Reputation: 781
Is there a way on aarch64 to load a single byte from memory into a register without zero extending it? I know LDRB for example zero extends.
Upvotes: 0
Views: 226
Reputation: 58558
Not directly. A general principle of the ARM instruction set is that, for the majority of instructions, the destination register is completely overwritten. One benefit of this is that the instruction does not incur a read dependency on the destination register, making it more efficient to execute out-of-order.
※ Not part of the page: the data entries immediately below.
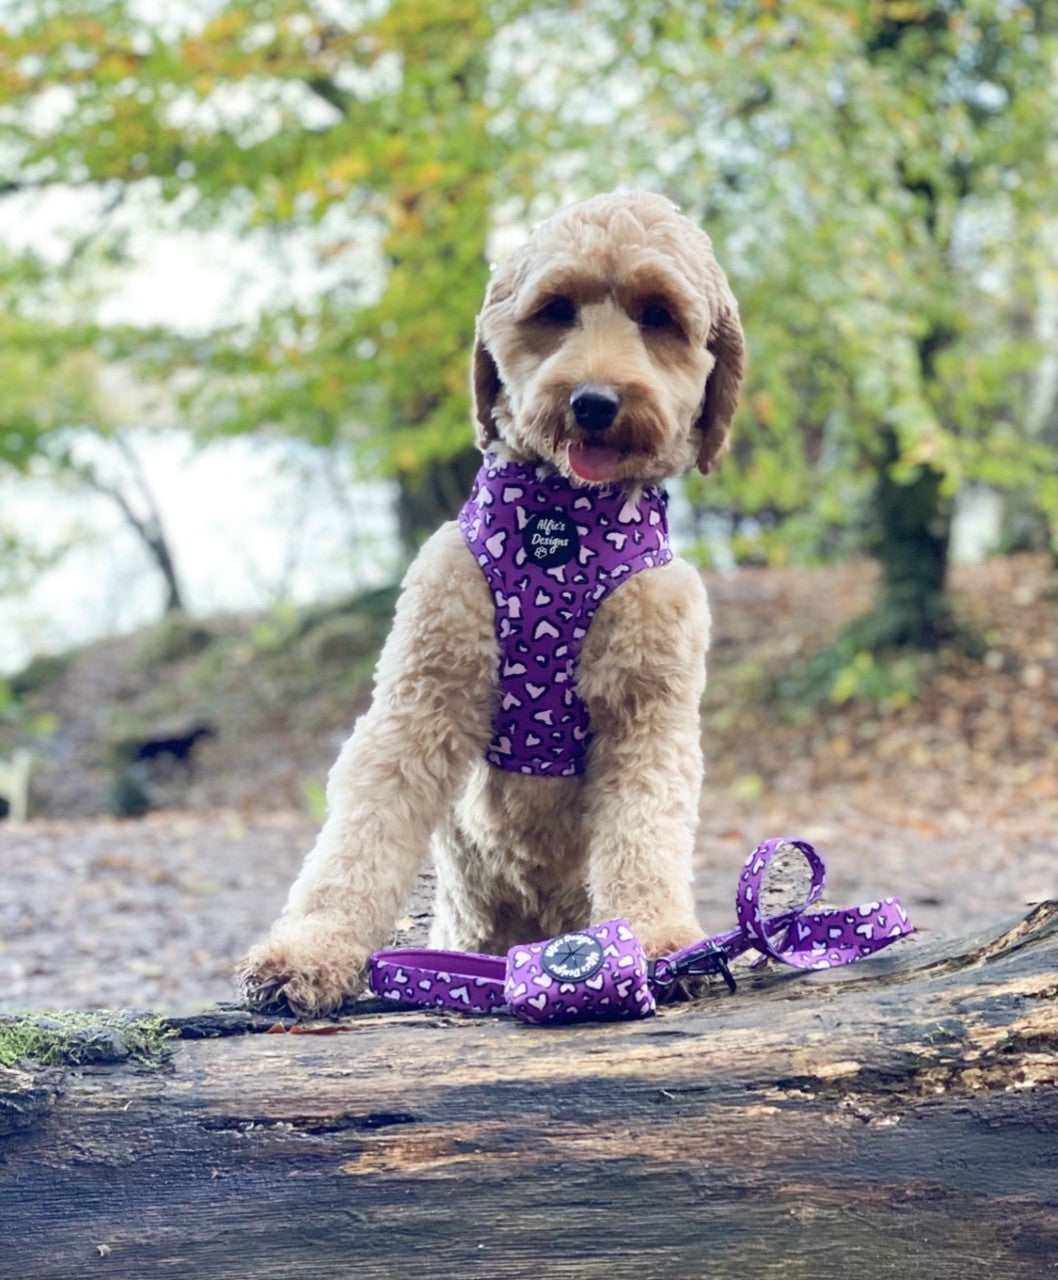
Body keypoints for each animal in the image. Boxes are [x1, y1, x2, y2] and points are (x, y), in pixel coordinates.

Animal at [240, 189, 747, 1013]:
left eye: (659, 316)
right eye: (556, 308)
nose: (595, 402)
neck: (561, 526)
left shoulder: (650, 714)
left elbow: (644, 834)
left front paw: (661, 939)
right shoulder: (420, 697)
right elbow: (358, 840)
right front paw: (311, 950)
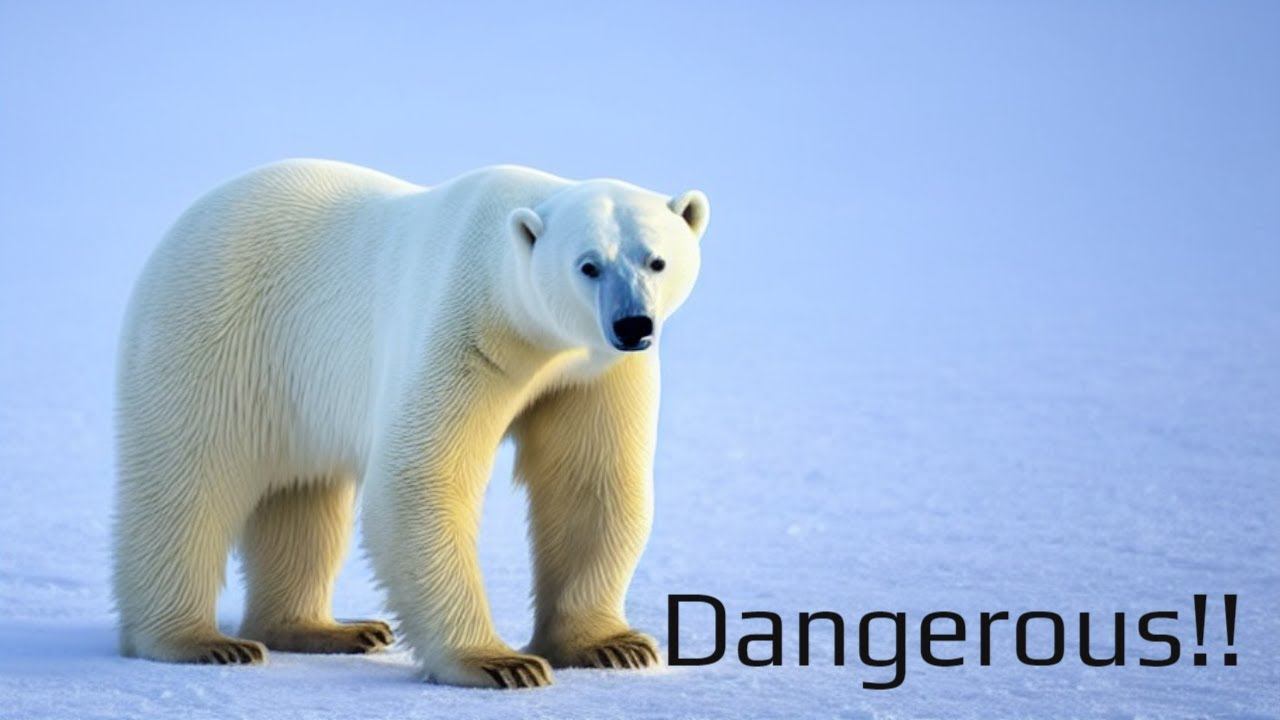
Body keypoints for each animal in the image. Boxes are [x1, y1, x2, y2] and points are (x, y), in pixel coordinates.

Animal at [112, 159, 709, 688]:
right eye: (588, 265)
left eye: (656, 261)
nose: (633, 324)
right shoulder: (466, 325)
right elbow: (420, 476)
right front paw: (500, 663)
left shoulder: (592, 371)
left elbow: (590, 482)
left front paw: (613, 646)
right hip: (217, 331)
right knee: (188, 483)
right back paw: (199, 641)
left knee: (303, 494)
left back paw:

So when you read a single byte from memory, the remaining 56 bits of the destination register has to be overwritten with something. Your options are:
ldrb w0, [x1] // bits 8:63 of x0 are cleared
ldrsb w0, [x1] // bits 8:31 set equal to bit 7, bits 32:63 are cleared
ldrsb x0, [x1] // bits 8:63 set equal to bit 7
If you want to do something else with the high bits, you'll need one or more extra instructions. For instance, if you want your loaded byte in the low 8 bits of a particular register while keeping bits 8:63 the same, you could do
ldrb w2, [x1]
bfi x0, x2, #0, #8
You can insert it at some other position besides #0
if you want. But you do need a scratch register (here x2
) for the load instruction itself. (Note bfi
and its relatives are an exception to the principle mentioned above, in that they do "merge" into the destination register.)
On the SIMD side, it is possible to use ld1
to load into a particular lane of a SIMD register, keeping the remaining lanes unchanged. So you could do
ld1 v0.b[11], [x1]
to load a byte into element 11 of SIMD register 0.
Upvotes: 3